Our post-pandemic world today allows us to resume travel and in-person collaboration, which irrevocably provides more channels for communication (informal, verbal, and informal). While the continued existence of remote work also allows for a steady flow of communication, remote work might provide some respite, especially for those who feel exposed to workplace micro-aggressions from colleagues and supervisors when in the office in person. Though such micro-aggressions can also occur while working remotely (in writing and during a call), the ability to work from home, a coffee shop or another self-designated space might provide a buffer and consolation. In these cases, having a steady flow of open, respectful, inclusive communications becomes essential for creating and maintaining enabling work environments. 

Humility and Inclusion

Communication allows us to perceive our interlocutor’s point of view. It enables us to knit together a bridge of understanding. Hearing and understanding the other’s perspective goes a long way in research, project implementation, and policy-making. It entails understanding how the sum of one’s lived experiences, culture, data, and academic training shapes one’s opinion, analysis, and management style. Walking in the other’s shoes provides rich insight that can be used to create enabling collaborative work environments.

Similarly, acknowledging the value of ‘local’ expertise is essential. This can be achieved in two steps: 1) recognizing that our impact will never be whole unless we include the perspectives of our colleagues living where we want to enact change, and 2) creating a level playing field for ourselves and ‘local’ staff. We might be the experts on models and other technical levels, but ‘local’ staff are the experts on the ‘local’ problem. ‘Local’ staff are also the experts on what solutions would or would not work. Reaching this step requires humility but also respect and inclusivity. We must accept that we do not know everything. Health is a social construct deeply affected by culture, so we must accept that, our expertise can go only as far as our local colleagues take it. Together, and only together, do we find the right solutions to the right problems. Let’s continuously ask ourselves: how do we use what we collectively know to impact change together?

Once we find an answer to that question and feel comfortable with the answer, we would see no threat in initiating more inclusive approaches to our work. For instance, including ‘local’ staff at the inception of a new project (as early as that first HQ team meeting that leads to a concept note), in the protocol and proposal development, in implementation design and actual implementation, and finally, manuscript development and dissemination. Indeed, this calls for full, unhindered open collaboration.

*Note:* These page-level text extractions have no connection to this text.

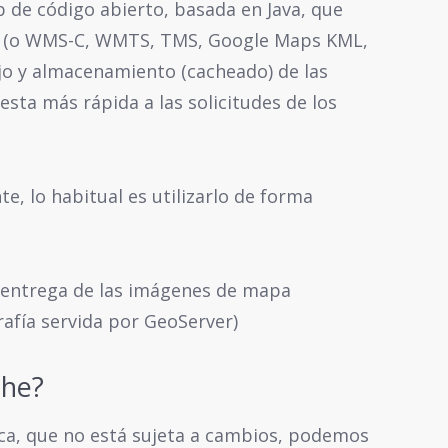
de código abierto, basada en Java, que
 (o WMS-C, WMTS, TMS, Google Maps KML,
jo y almacenamiento (cacheado) de las
sta más rápida a las solicitudes de los
, lo habitual es utilizarlo de forma
 entrega de las imágenes de mapa
rafía servida por GeoServer)
he?
ica, que no está sujeta a cambios, podemos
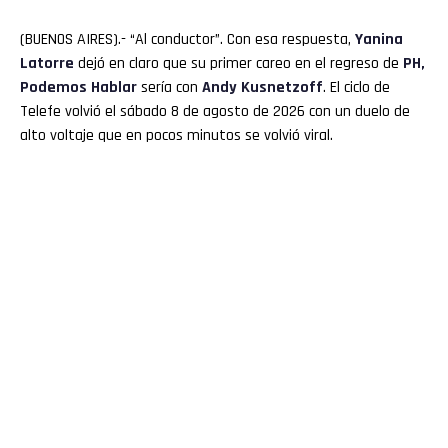
(BUENOS AIRES).- “Al conductor”. Con esa respuesta,
Yanina
Latorre
dejó en claro que su primer careo en el regreso de
PH,
Podemos Hablar
sería con
Andy Kusnetzoff
. El ciclo de
Telefe volvió el sábado 8 de agosto de 2026 con un duelo de
alto voltaje que en pocos minutos se volvió viral.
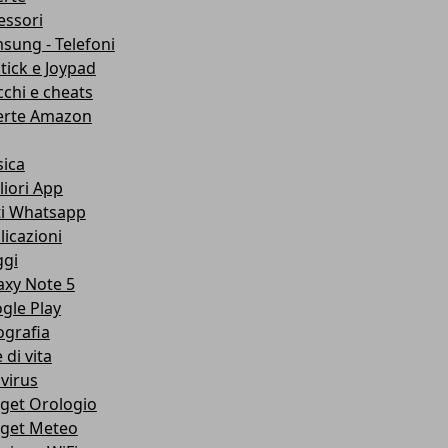
essori
sung - Telefoni
stick e Joypad
cchi e cheats
erte Amazon
ica
liori App
ti Whatsapp
licazioni
ggi
axy Note 5
gle Play
ografia
e di vita
ivirus
get Orologio
get Meteo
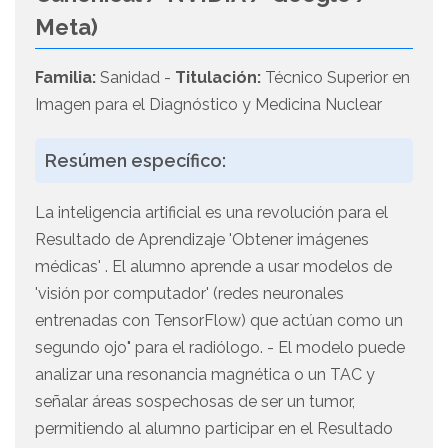
Meta)
Familia:
Sanidad -
Titulación:
Técnico Superior en
Imagen para el Diagnóstico y Medicina Nuclear
Resúmen específico:
La inteligencia artificial es una revolución para el
Resultado de Aprendizaje 'Obtener imágenes
médicas' . El alumno aprende a usar modelos de
'visión por computador' (redes neuronales
entrenadas con TensorFlow) que actúan como un
segundo ojo" para el radiólogo. - El modelo puede
analizar una resonancia magnética o un TAC y
señalar áreas sospechosas de ser un tumor,
permitiendo al alumno participar en el Resultado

Once we have learned to establish sophisticated inclusive communication styles, we can see the value in taking the time to understand others’ perspectives. Once we have done that, and we have learned to recognize their insight and include them in every phase of our work, then, and only then can we say that we have shown respect for them as colleagues and as human beings. This form of respect is the cornerstone for any dignified relationship, especially in the global health workplace.

The lack of appreciation of female researchers at the beginning of their careers can lead to a loss of confidence, which may explain why some stagnate or are tempted to leave because they do not feel valued. These are the consequences of a toxic and non-inclusive environment that can result from colleagues not taking the time to understand ‘local’ communication.

About Ghislaine Ouedraogo-Ametchie

MPP; Social Scientist at the Pan-African Mosquito Control Association (PAMCA); Qualitative Researcher at Malaria Modelling Lab at Northwestern University; and Stakeholder Engagement Lead at Project Last Mile. Founding Member, Pan African Women in Health (PAWH).

About Dr Mareme Diallo

Postdoctoral Researcher on Maternal and Neonatal Health and Health Systems in West Africa; Medical Research Council Unit The Gambia at LSHTM. Mareme is based in Senegal, at the University of Check Anta Diop.